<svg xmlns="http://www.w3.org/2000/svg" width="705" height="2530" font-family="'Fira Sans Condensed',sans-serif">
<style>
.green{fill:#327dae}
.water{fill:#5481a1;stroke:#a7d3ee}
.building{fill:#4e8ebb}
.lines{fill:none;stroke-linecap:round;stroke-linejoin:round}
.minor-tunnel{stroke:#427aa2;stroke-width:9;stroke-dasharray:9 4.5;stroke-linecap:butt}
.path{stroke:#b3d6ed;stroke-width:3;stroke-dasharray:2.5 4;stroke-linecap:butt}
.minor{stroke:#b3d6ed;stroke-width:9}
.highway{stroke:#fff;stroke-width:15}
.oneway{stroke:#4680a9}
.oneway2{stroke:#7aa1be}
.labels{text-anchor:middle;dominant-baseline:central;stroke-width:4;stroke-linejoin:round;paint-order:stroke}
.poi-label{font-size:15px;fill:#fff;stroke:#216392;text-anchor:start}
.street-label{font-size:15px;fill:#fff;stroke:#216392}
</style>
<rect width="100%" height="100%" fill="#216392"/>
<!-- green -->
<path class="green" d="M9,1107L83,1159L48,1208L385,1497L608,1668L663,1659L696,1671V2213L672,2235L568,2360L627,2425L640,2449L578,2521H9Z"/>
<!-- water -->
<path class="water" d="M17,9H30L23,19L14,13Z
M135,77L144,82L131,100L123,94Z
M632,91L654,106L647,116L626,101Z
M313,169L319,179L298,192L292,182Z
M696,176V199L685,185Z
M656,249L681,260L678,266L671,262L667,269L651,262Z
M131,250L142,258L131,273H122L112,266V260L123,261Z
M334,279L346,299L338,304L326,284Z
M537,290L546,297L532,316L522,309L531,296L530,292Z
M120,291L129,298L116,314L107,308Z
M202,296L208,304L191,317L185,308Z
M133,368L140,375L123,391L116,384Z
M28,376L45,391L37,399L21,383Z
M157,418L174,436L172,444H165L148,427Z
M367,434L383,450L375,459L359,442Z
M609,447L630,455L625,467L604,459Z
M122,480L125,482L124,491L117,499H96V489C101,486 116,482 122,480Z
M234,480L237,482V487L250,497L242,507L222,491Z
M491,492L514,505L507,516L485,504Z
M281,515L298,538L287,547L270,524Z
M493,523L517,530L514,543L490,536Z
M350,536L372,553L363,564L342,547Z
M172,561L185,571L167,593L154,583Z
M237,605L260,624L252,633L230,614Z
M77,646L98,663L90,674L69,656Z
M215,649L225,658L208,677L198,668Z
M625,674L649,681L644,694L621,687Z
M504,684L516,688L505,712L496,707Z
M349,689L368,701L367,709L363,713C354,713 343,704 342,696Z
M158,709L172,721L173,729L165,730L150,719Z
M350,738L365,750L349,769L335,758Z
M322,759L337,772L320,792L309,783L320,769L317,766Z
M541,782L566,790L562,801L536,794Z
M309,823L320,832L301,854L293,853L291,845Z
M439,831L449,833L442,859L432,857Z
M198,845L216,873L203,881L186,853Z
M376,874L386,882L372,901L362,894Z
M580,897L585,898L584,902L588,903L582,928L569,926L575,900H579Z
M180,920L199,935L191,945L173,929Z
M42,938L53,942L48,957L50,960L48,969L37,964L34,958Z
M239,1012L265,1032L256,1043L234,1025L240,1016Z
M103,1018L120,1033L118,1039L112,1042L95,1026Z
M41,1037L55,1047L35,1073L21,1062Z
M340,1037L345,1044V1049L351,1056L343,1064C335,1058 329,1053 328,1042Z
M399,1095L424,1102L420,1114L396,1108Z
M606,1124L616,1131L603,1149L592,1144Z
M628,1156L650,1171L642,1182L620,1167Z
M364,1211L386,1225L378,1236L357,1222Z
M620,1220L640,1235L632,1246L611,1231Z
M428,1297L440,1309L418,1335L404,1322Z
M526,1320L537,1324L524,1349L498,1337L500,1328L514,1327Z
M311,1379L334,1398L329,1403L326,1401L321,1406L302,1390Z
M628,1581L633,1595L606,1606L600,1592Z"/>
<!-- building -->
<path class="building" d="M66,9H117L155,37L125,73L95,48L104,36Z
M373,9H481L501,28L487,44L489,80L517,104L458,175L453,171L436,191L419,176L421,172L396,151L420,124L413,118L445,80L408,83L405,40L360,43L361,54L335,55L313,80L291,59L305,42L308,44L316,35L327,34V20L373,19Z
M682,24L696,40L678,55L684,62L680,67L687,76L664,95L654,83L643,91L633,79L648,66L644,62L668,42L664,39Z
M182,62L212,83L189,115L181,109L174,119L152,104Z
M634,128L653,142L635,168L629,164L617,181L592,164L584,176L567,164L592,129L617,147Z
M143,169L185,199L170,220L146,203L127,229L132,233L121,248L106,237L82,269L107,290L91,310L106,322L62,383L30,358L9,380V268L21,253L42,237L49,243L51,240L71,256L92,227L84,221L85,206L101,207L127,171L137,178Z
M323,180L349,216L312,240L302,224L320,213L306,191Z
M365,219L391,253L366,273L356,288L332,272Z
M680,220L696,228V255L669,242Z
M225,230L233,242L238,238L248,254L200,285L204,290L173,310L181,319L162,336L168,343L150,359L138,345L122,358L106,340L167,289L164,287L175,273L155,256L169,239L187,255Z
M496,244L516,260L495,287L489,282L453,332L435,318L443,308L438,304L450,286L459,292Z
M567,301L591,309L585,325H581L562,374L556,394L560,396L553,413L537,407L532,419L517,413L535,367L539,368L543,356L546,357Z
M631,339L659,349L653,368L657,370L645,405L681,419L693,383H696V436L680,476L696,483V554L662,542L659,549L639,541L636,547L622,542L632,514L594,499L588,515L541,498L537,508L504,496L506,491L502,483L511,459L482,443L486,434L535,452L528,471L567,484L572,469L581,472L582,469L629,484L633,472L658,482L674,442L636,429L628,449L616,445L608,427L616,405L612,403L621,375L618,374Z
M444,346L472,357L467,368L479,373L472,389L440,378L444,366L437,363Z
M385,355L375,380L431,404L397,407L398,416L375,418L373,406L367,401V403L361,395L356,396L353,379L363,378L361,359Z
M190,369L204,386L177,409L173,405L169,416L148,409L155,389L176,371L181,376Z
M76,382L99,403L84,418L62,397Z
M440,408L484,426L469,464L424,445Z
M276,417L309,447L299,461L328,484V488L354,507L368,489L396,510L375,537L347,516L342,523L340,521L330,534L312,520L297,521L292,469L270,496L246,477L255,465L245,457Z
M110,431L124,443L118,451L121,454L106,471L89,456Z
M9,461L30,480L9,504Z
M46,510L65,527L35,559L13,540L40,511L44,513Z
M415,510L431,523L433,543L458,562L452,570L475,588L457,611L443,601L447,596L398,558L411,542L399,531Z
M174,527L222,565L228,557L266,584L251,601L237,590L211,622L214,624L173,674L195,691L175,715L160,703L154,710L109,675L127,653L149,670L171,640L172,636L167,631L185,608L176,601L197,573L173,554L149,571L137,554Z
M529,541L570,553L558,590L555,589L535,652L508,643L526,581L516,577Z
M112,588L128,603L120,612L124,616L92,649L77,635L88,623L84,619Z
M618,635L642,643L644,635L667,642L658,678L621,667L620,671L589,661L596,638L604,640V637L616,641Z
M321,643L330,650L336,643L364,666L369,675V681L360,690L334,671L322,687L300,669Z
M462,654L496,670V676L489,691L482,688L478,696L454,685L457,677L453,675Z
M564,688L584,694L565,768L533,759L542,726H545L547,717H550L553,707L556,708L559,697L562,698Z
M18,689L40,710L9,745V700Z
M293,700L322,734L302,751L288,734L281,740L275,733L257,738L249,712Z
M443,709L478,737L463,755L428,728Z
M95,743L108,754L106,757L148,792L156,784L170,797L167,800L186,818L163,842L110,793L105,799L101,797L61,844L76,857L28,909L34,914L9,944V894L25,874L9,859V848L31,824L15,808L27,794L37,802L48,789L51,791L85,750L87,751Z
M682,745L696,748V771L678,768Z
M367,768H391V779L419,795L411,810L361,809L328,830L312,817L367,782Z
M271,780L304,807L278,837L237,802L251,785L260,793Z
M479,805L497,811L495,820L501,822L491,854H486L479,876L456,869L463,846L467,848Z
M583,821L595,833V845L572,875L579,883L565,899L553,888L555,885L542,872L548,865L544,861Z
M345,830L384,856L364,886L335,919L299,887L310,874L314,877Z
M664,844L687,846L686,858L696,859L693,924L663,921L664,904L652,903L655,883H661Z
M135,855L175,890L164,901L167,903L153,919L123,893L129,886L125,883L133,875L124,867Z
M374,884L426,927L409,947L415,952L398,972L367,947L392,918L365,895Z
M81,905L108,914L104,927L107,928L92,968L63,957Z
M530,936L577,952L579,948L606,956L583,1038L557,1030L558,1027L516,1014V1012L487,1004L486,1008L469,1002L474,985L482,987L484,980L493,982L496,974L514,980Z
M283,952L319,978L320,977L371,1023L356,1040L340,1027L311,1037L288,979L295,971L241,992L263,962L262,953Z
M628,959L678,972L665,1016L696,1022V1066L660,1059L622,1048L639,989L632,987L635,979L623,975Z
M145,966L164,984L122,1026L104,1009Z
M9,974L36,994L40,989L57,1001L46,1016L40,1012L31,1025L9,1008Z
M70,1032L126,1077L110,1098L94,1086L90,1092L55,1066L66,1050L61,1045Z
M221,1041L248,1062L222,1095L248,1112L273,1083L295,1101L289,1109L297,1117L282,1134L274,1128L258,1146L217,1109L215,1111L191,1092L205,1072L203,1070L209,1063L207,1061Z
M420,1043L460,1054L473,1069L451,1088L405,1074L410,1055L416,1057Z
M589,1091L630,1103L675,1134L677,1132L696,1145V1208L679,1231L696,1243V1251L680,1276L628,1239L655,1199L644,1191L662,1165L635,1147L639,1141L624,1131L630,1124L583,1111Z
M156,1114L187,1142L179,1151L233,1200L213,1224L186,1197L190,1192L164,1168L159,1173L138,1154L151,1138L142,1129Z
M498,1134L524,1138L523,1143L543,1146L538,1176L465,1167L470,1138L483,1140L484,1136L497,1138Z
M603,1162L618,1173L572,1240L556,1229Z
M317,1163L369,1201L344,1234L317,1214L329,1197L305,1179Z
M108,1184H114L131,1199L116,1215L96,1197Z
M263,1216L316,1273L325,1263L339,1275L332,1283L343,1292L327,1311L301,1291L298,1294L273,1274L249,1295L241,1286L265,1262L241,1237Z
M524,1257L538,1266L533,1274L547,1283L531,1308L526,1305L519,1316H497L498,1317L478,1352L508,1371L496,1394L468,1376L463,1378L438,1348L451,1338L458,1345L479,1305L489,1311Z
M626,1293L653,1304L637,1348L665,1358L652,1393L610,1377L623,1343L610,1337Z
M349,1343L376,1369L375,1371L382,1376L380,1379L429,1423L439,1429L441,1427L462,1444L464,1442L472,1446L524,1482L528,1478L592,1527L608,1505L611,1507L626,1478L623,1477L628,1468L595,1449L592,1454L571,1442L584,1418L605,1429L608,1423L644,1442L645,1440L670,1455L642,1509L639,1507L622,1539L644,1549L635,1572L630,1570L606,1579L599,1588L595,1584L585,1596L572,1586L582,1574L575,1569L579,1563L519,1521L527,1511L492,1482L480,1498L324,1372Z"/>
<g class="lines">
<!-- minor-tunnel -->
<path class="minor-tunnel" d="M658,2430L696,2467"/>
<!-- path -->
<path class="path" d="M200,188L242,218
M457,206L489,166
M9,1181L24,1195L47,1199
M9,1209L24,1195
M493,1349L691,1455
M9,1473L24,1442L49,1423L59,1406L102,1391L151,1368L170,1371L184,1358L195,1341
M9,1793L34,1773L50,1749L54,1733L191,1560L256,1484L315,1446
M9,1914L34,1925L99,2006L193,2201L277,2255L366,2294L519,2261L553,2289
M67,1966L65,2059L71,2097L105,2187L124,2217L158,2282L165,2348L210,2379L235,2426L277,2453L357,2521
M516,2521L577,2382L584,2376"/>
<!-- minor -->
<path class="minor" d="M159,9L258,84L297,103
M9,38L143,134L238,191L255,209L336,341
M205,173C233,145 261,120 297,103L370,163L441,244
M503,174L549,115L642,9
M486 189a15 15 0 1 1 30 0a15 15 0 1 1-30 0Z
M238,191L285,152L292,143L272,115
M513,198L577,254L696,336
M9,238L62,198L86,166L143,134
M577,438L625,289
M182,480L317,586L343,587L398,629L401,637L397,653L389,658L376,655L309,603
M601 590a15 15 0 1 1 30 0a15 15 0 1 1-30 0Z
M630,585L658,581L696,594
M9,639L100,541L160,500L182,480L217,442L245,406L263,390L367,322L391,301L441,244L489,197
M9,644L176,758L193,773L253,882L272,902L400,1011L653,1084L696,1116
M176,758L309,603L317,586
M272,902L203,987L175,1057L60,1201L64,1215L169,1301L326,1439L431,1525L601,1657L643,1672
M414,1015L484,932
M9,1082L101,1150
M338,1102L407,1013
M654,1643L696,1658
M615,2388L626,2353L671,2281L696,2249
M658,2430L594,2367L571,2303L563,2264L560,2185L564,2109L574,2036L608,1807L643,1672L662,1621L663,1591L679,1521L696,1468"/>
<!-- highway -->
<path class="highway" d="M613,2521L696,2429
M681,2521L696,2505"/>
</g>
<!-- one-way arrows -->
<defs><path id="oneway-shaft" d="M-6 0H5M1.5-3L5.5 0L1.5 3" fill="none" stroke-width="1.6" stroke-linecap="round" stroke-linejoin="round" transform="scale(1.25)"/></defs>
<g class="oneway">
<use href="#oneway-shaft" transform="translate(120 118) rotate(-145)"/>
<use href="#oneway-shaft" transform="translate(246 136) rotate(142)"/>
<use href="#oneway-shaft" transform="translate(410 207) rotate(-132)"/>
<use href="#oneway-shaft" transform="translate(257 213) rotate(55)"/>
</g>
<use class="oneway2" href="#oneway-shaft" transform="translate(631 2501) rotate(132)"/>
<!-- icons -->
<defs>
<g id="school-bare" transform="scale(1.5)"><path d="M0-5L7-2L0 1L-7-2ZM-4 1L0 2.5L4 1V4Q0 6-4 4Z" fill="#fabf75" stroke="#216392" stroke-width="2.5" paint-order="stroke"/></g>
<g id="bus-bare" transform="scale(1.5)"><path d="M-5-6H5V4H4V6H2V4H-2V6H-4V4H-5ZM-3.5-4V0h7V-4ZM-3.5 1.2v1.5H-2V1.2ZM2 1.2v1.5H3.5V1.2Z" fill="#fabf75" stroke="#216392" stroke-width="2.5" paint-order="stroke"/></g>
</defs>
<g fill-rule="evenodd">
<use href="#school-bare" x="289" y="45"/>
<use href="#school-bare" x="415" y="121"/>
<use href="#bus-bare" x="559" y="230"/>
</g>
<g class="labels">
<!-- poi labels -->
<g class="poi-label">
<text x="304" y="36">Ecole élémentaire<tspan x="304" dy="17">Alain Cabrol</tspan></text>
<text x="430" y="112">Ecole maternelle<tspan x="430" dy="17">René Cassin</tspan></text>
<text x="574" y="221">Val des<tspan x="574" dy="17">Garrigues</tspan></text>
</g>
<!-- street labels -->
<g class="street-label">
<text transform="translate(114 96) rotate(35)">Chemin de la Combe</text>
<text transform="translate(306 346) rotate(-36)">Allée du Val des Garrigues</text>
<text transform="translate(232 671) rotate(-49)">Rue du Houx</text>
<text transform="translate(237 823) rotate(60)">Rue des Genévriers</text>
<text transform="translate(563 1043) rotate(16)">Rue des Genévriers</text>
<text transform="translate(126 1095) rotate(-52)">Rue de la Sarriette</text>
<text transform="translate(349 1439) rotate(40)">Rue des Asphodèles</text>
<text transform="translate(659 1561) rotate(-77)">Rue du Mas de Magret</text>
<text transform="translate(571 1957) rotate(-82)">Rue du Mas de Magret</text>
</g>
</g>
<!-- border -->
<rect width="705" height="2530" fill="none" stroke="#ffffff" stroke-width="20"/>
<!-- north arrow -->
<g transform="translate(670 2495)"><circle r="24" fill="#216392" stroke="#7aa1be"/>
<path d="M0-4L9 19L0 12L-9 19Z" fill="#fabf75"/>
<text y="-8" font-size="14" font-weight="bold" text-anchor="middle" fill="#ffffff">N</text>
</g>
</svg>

....

Count the lines in the data where "dasharray" occurs. Report the number only.

2